Start of Text shown

David Serero:I knew that someday I'd be talking with you. That's right. That's for me the biggest motivation. You know? You and Adrian. No. I will tell you. I've always done... Of course I've done for many years the theater very straight, exactly the way it's written. I remember I had directors who and even some critics who told me he breathed in between a phrase, or he didn't mark the comma correctly, so this is how to tell you how surgical it is in sometimes classical theater or even classical opera because I come also from that background. I've done that many times and for many years, but I always liked to add my twist so it was not necessarily Sephardic at that time, but it was taking classics and making them my own because I grew up watching also the Rat Pack, Sammy Davis Jr., Dean Martin, De Niro, Pacino, but also a lot of people of the burlesque musical stuff, standup comedian, people who have their own universe that the names don't ring a bell in the US, but that kind of inspired me, and so I grew up having all of that, and I added all of these origins into the classics. After really to bring the Sephardic twist was the relationship I have with the American Sephardi Federation, the Center for Jewish History in New York, and they have this beautiful venue, and I wanted to do the Merchant of Venice, and I spoke with them. I said, "Oh, technically Shylock is Sephardi because he comes from Italy, so how about we do it together," and the thought originally that I meant only me to do a lecture of Shylock, a lecture of the Merchant of Venice, and I invited them to the dress rehearsal which was in the same building where they are located, so they didn't travel very far, but they came, and they saw a full production with actors, with props, in the venue where they never had any shows before. That's not made for shows, and then they were like, "Wow. That's amazing, so let's do more stuff." Of course, it's been very, very successful, and it's always the result of a great equation of bringing these great classics understanding not to create an audience fatigue. Bring also... I always say you don't have to be British to like Shakespeare. You don't have to be Jewish to like gefilte fish. I always wanted to do ...
Rabbi Michael Beyo:Not all Jews like gefilte fish.
David Serero:I agree with you. That's absolutely true. I like it. I like it. I mean, I like it. You know? But I like better the Sephardic food, the Moroccan dafina. Michael, I have to cook sometimes for you.
Rabbi Michael Beyo:Yeah. Yeah.
David Serero:Adrian also. You have to try it.
Adrian McIntyre:I would travel very far for a good tagine.

End of Text shown
Start of Dataset entries

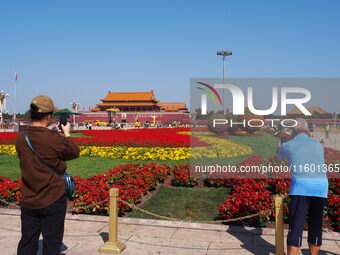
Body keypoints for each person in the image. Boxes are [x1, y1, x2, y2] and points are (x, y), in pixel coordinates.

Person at [16, 95, 80, 255]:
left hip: (29, 198)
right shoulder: (53, 139)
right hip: (53, 198)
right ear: (49, 116)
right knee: (52, 243)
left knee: (27, 241)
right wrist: (66, 134)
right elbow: (74, 152)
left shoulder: (21, 138)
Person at [278, 118, 328, 255]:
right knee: (316, 225)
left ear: (293, 131)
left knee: (296, 227)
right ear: (307, 131)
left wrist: (282, 142)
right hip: (321, 187)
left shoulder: (288, 144)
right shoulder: (318, 144)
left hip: (301, 187)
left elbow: (279, 157)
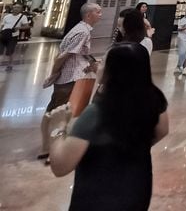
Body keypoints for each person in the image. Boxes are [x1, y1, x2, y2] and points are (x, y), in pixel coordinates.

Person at [46, 42, 168, 210]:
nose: (98, 65)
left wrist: (58, 127)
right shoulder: (154, 98)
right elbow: (162, 130)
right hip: (138, 189)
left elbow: (61, 166)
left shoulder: (96, 112)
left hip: (97, 197)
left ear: (113, 72)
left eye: (103, 61)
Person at [39, 3, 102, 162]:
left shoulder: (82, 30)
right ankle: (51, 148)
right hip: (70, 78)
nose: (101, 15)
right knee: (59, 113)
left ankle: (50, 147)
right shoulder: (82, 32)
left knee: (58, 111)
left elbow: (79, 54)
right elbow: (62, 56)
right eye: (98, 12)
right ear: (89, 15)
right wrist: (54, 73)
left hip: (73, 76)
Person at [1, 3, 29, 71]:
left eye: (18, 7)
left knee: (10, 51)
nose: (16, 9)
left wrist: (18, 28)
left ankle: (10, 65)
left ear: (21, 9)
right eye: (15, 7)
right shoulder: (7, 16)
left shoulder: (22, 17)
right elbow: (2, 25)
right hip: (4, 34)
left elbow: (27, 26)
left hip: (13, 36)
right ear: (12, 8)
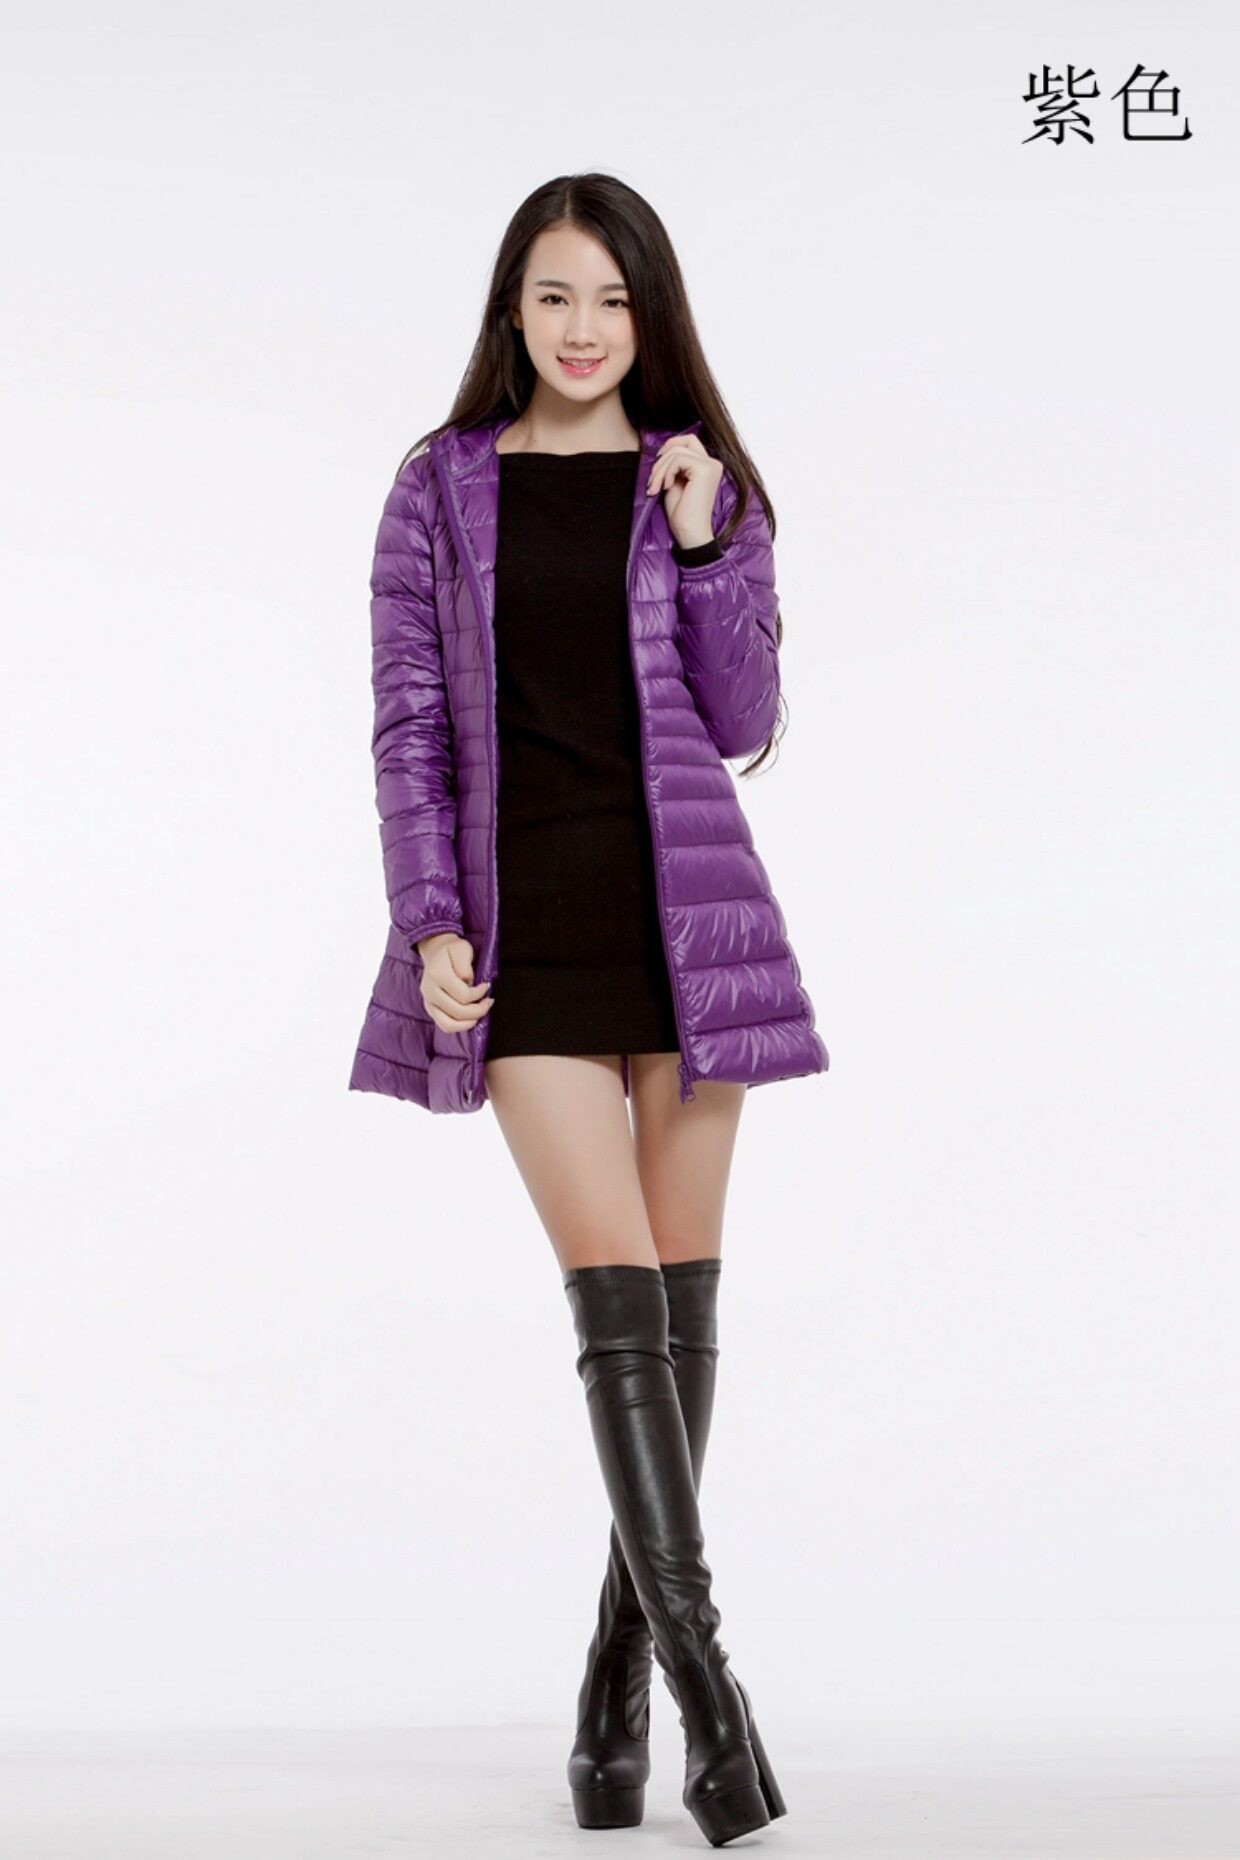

End of Dataset entries

Exercise instructions ->
1 > In the interview transcript, which play did David Serero want to stage with the American Sephardi Federation?
2 > Reproduce the part of the interview transcript that opens with the words containing "David Serero:I agree" and closes with "Michael Beyo:Yeah. Yeah.".
3 > Write what comes next in the interview transcript, starting after its last line.

Results of the exercise ->
1 > The Merchant of Venice.

2 >
David Serero:I agree with you. That's absolutely true. I like it. I like it. I mean, I like it. You know? But I like better the Sephardic food, the Moroccan dafina. Michael, I have to cook sometimes for you.
Rabbi Michael Beyo:Yeah. Yeah.

3 >
David Serero:Ah. Well, then I know the place in New York. Basically, it worked very well, and the idea was to bring also the Jewish culture even though in America it's very different, the Jewish culture in America, than it is in Europe because in Europe it's like the Jews, and then the normal people on the other end, but in America, I always felt that the Jewish culture is part of the American culture. If you look at the Marx Brothers, it's the start of a lot of great comedians who really liked the Jewish comedy, the Ashkenazi comedy, and so the idea was to bring the Jewish culture with the Sephardic twist which usually it's very Ashkenazi, especially theater. It's Yiddish theater, etc., and to bring it into these classics, but to make it for everybody so that everybody can enjoy. When I listen to Louis Armstrong or Ella Fitzgerald, I don't feel I'm listening to an African American artist. I'm feeling I'm listening to a great American artist, so even we can talk about culture, but I wanted to make it really for everybody, and the material is amazing. Othello, the Merchant of Venice, these are really timeless production, and when I did it for the first production in 2015, there was that big thing in the UK where one deputy, Jewish deputy, was called a Shylock in the middle of an assembly, so imagine at the Senate one person being called Jewish called Shylock, so that was ... People started to talk a lot about it. In 2015, it came also at a time. There were a lot of articles where it was written Shylock is my name, and then that was the beginning of an article, so it came out at a great time.
Adrian McIntyre:One of the things that's come up over and over in this show in many different conversations but we've never tackled really directly is the question of being Sephardi and the relationship between your traditions. David, you're from Morocco originally, and Rabbi Michael Beyo is from Italy. How do you see the importance of being Sephardi as fitting into kind of the expression of what you do now? David?
David Serero:It's a very good question. Sephardi, we are known are being very, I would say, very expressive. We talk a lot with the hands. We're very ... We talk loud.
Rabbi Michael Beyo:You just described Italians.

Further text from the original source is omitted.